BD : Avant l’heure du tigre

Auteurs : Collignon et Greiner
Editeur : Glénat


Avant l’heure du tigre, sous-titré La Voie Malraux (en référence à son premier roman, La Voie royale, en 1930), retrace un méfait de jeunesse notoire du grand intellectuel français. Mais c’est au travers de celle qui deviendra son épouse qu’on suit le récit : Clara Goldschmidt. Jeune traductrice cultivée, c’est elle qui transmettra à son amant sa passion pour l’art khmer. Pour éviter le déshonneur sur la famille de Clara, les tourtereaux annonceront un mariage qu’ils n’envisagent pas comme durable. Ruiné par de mauvais placements boursiers, ayant une aversion du travail mais un goût pour l’aventure, André Malraux convaincra sa belle (de manière peu orthodoxe) de vendre ses diamants pour financer une expédition aux temples d’Angkor. Il envisage d’y dérober des bas reliefs pour les revendre à des collectionneurs américains, se persuadant par la même occasion tirer de l’oubli des trésors oubliés de civilisations ancestrales.
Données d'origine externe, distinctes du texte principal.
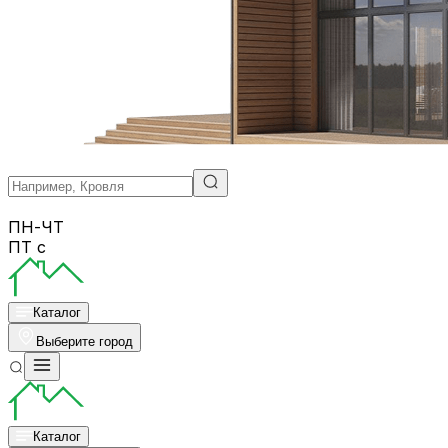
ПН-ЧТ
ПТ с
Каталог
Выберите город
Каталог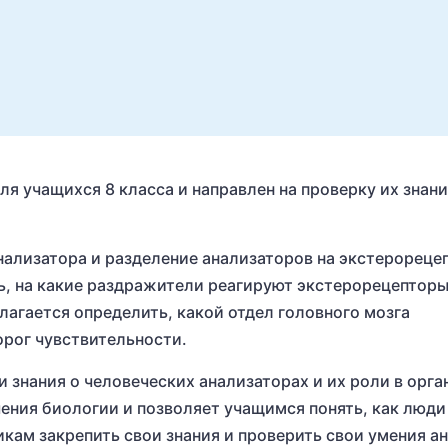
ля учащихся 8 класса и направлен на проверку их знани
нализатора и разделение анализаторов на экстерореце
, на какие раздражители реагируют экстерорецепторы,
лагается определить, какой отдел головного мозга
орог чувствительности.
 знания о человеческих анализаторах и их роли в орга
ения биологии и позволяет учащимся понять, как люди
ам закрепить свои знания и проверить свои умения ан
Clara protestera tout d’abord, estimant qu’il s’agit de pillage, tout en étant évidemment également très attirée par ce voyage dont elle rêve depuis si longtemps. La splendeur des vieilles pierres dans la jungle dépassera tout ce qu’elle a pu imaginer. La méfiance policière apportera quant à elle son lot de suspense dans cette épopée exotique qui ne s'achèvera pas comme prévu. 
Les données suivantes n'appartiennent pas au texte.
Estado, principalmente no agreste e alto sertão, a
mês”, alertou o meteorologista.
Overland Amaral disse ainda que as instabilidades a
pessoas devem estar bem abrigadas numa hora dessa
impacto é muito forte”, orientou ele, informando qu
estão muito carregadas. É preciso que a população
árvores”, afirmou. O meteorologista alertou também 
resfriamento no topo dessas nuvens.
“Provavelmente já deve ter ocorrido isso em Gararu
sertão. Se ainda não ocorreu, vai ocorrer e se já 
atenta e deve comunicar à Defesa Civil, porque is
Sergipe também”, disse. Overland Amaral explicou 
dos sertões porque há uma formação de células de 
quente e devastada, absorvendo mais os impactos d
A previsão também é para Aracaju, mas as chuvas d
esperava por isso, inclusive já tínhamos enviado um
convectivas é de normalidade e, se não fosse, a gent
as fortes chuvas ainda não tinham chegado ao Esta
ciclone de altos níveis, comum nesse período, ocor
Si Virginie Greiner et Daphné Collignon semblent partager une admiration pour cette femme qui s’émancipe dans le Paris et se risque dans le Cambodge des années 1920, elles ne font en outre pas de concessions flatteuses envers le personnage masculin. On peine même à trouver des qualités à ce jeune homme pédant, machiste et voyou… qui deviendra pourtant plus tard l’auteur de La Condition humaine (1933), le militant antifasciste et le ministre de la Culture que l’on sait.
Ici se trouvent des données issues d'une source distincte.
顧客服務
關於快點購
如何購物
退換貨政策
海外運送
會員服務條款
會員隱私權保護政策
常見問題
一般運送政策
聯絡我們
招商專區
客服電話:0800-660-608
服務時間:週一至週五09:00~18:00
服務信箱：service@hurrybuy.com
Daphné Collignon nous avait habitués ces dernières années à davantage d’audace graphique. On la retrouve ici avec un trait crayonné ou encré de facture plus classique (m’évoquant souvent Christian Cailleaux, dessinateur de R97 - Les hommes à terre entre autres), mais pleinement au service de l’histoire. Seules les scènes oniriques de Clara, qui viennent ponctuer les chapitres, rappellent la veine plus personnelle de Coelacanthes ou Sirène.

Un récit de voyage mythique, plaisant à lire dans cette bande dessinée de 168 pages en noir et blanc élégant.